The Attempt at a Solution

So, I converted this to complex exponential form $$r^\frac{3}{2} e^\frac{i*3*\Theta}{2}$$ From here I mapped around a circle that was centered about the orgin. After cycling through 2 Pi I could see that z mapped into f(z) and wasn't at it's original point. So I concluded the branch points were at the origin and infinity (I think infinity is a branch point because z^-3/2 goes to 0 as z goes to infinity.

I think the cut can go from the origin to infinity in any direction.
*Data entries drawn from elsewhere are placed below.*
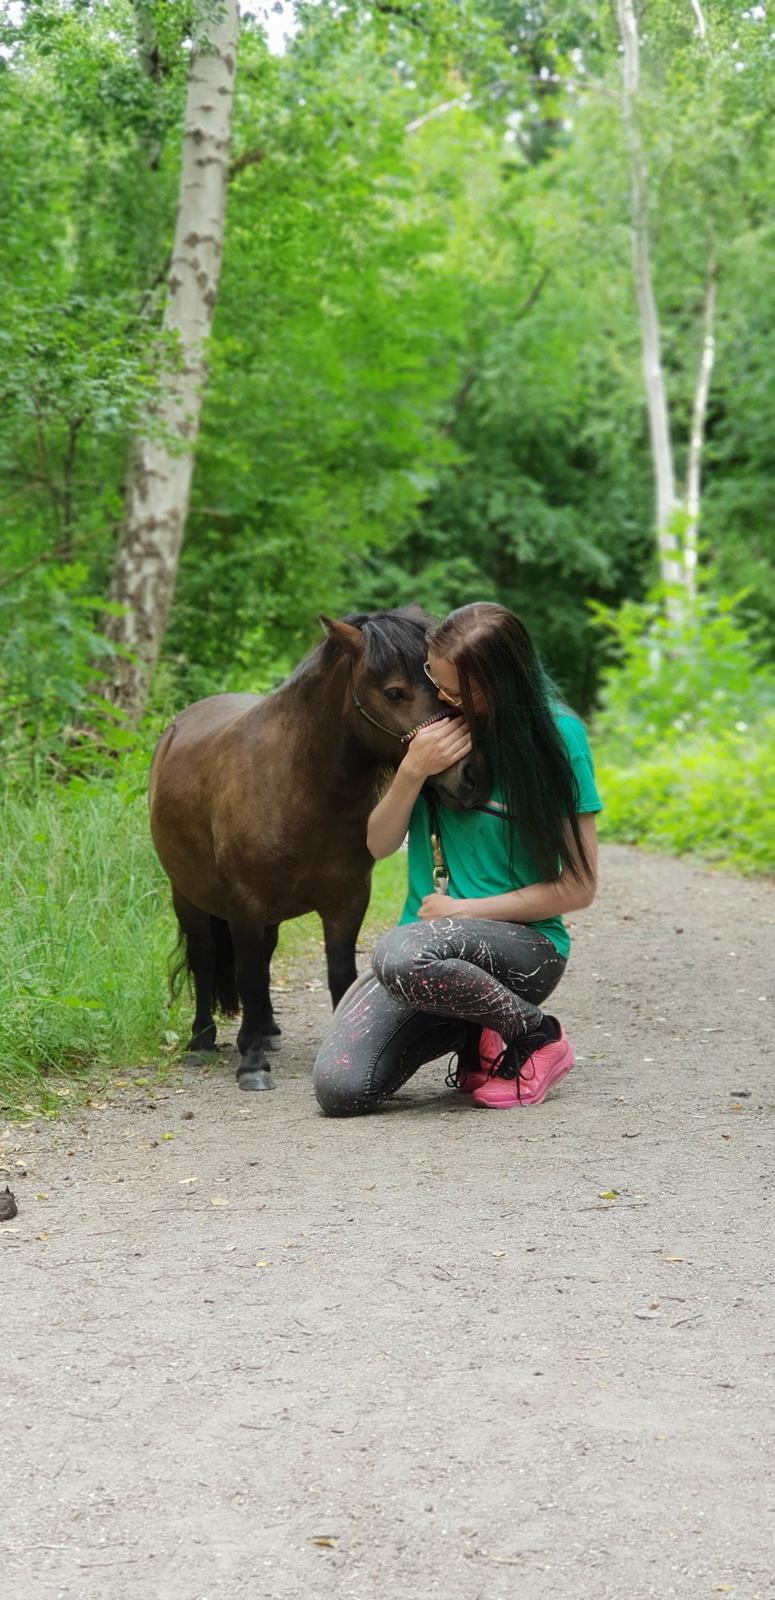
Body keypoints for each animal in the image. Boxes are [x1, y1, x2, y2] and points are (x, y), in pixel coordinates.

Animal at [148, 604, 486, 1094]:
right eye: (395, 692)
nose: (470, 775)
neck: (299, 787)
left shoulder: (347, 901)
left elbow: (337, 974)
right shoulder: (244, 904)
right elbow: (246, 974)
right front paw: (251, 1063)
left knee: (265, 956)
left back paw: (267, 1031)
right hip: (189, 897)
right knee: (206, 958)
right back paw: (202, 1041)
The Riemann surfaces is giving me the most trouble. I keep going back and forth between this function being multivalued or not.

Thanks for any help!

 

[mighty2000]

Based on the given function, f(z) = z^(3/2), we can identify the branch points as z = 0 and z = ∞. This is because when z = 0, the function becomes undefined (division by zero) and when z = ∞, the function goes to infinity.

To find the branch cuts, we can look at the behavior of the function as we approach the branch points. As z approaches 0, the function becomes complex and has multiple values. Similarly, as z approaches ∞, the function also has multiple values. Therefore, we can draw a branch cut from 0 to ∞ in any direction, as you have suggested.
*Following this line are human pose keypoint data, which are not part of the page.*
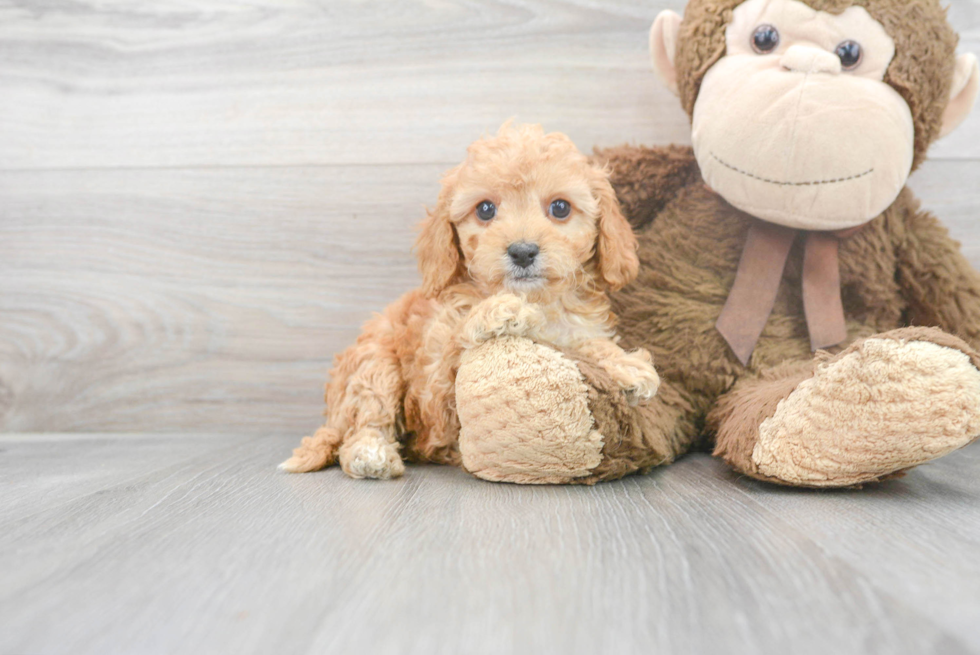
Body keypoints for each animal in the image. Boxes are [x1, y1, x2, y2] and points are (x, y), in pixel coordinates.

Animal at [278, 124, 660, 482]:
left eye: (561, 207)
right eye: (486, 210)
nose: (523, 251)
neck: (538, 299)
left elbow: (587, 343)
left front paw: (627, 365)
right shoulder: (435, 391)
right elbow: (457, 339)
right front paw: (499, 311)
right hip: (374, 365)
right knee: (365, 420)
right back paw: (371, 453)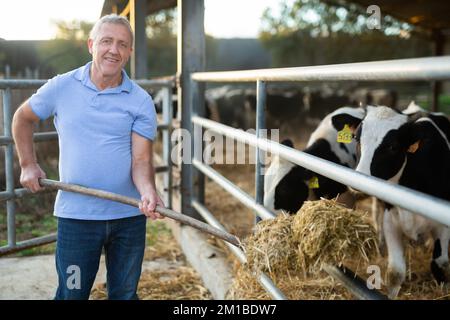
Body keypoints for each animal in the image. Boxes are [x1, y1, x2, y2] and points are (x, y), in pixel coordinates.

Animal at [332, 106, 450, 298]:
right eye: (356, 139)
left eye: (392, 147)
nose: (358, 181)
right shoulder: (391, 220)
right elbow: (395, 271)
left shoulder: (443, 225)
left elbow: (439, 263)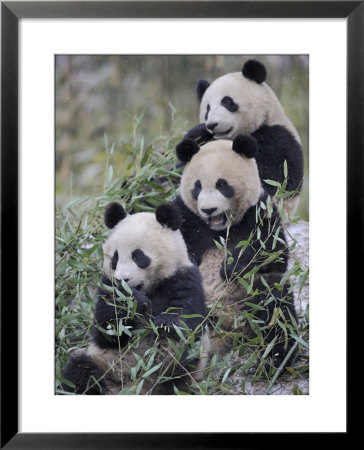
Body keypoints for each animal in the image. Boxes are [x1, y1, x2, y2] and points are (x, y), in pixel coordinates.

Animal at [174, 136, 298, 370]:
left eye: (222, 185)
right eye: (197, 187)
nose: (209, 210)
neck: (220, 229)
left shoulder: (260, 212)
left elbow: (274, 253)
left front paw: (230, 267)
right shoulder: (186, 215)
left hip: (249, 296)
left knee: (275, 306)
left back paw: (276, 360)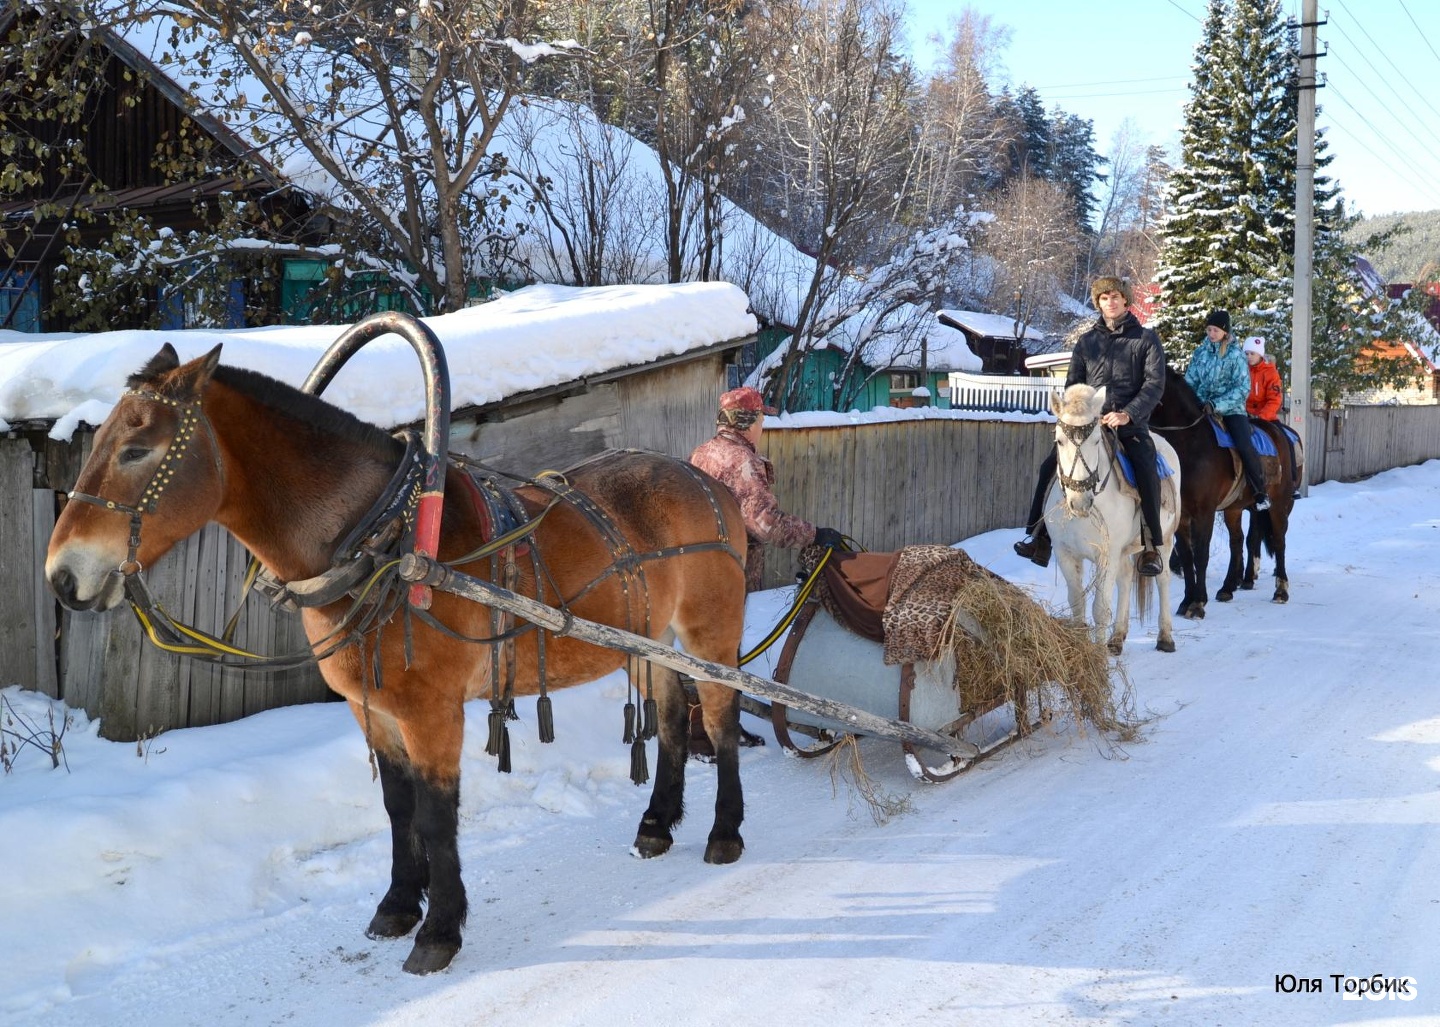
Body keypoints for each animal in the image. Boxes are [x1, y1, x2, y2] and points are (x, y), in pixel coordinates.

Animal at [42, 342, 754, 967]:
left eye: (137, 449)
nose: (63, 577)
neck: (384, 544)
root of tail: (706, 482)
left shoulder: (431, 712)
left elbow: (436, 817)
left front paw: (439, 931)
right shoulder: (372, 710)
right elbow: (397, 806)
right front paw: (398, 905)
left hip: (708, 634)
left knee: (720, 718)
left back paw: (724, 832)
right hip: (649, 643)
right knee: (671, 716)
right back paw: (657, 822)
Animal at [1048, 380, 1180, 653]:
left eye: (1097, 441)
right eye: (1059, 441)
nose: (1080, 502)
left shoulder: (1105, 556)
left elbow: (1100, 608)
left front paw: (1097, 656)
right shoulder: (1065, 553)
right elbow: (1077, 602)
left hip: (1165, 540)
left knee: (1162, 579)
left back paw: (1165, 638)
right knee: (1127, 576)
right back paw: (1117, 638)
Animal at [1146, 371, 1307, 616]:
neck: (1190, 444)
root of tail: (1277, 432)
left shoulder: (1205, 512)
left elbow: (1201, 553)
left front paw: (1198, 603)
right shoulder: (1183, 514)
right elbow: (1186, 554)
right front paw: (1186, 601)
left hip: (1279, 505)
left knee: (1278, 541)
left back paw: (1280, 590)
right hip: (1235, 508)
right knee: (1237, 541)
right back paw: (1228, 587)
As for the Riemann sheet structure, it is important to note that the function f(z) = z^(3/2) is not single-valued. This means that there are multiple values of z that map to the same value of f(z). This is known as a multivalued function. In this case, the function has two branches, with branch points at 0 and ∞.
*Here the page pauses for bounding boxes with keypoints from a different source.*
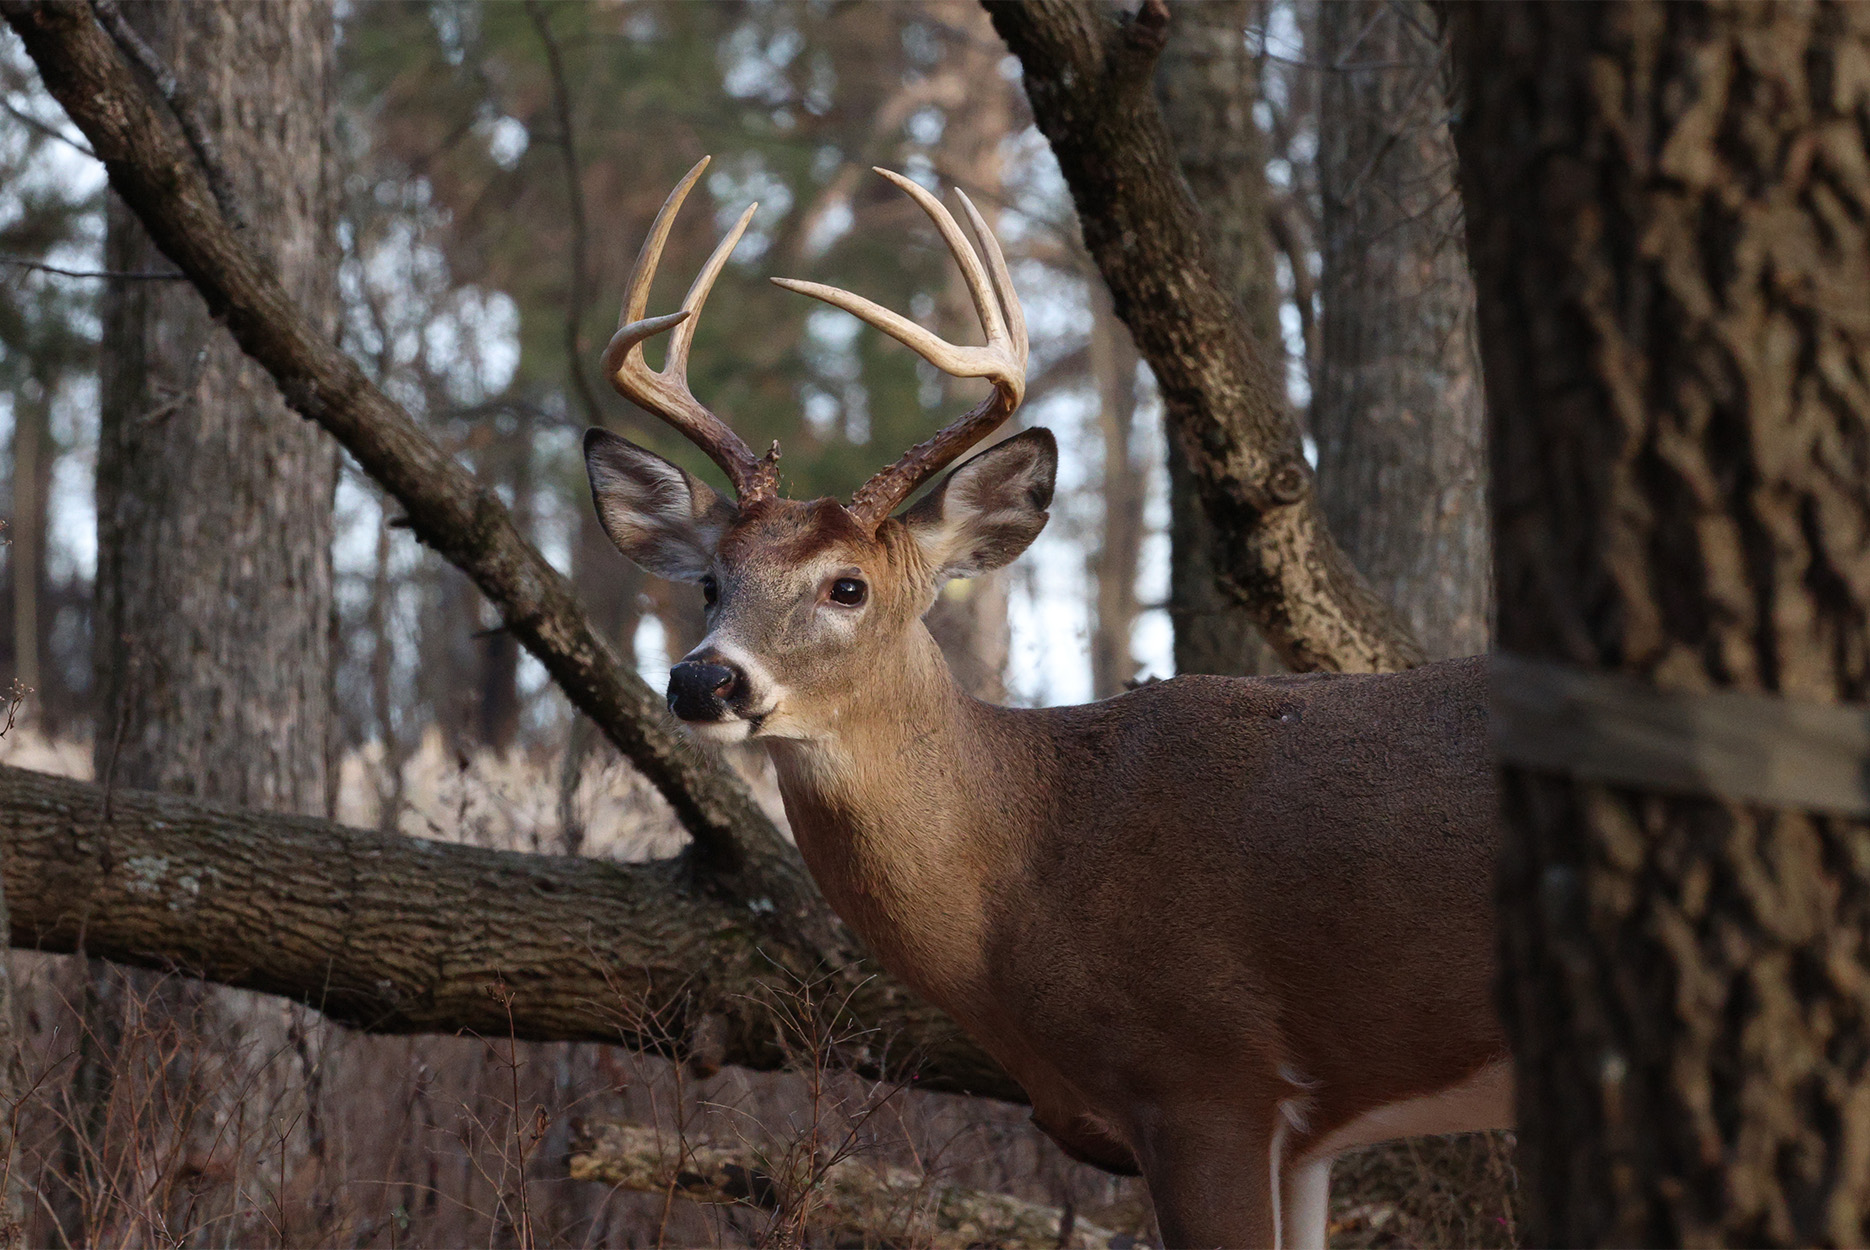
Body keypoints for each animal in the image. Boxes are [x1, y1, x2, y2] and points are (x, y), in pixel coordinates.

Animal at [583, 159, 1503, 1250]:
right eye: (708, 583)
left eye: (848, 586)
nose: (702, 680)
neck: (1033, 864)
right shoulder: (1308, 1136)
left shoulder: (1208, 1075)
To visualize the Riemann sheet structure, we can use the mapping you have suggested, f(z) = r^(3/2) e^(i*3*θ/2). As you have observed, when we cycle through 2π, the point z maps back to itself, but the value of f(z) changes. This is because we are moving from one branch to the other.

To summarize, the Riemann sheet structure for f(z) = z^(3/2) has two branches, with branch points at 0 and ∞, and a branch cut from 0 to ∞ in any direction.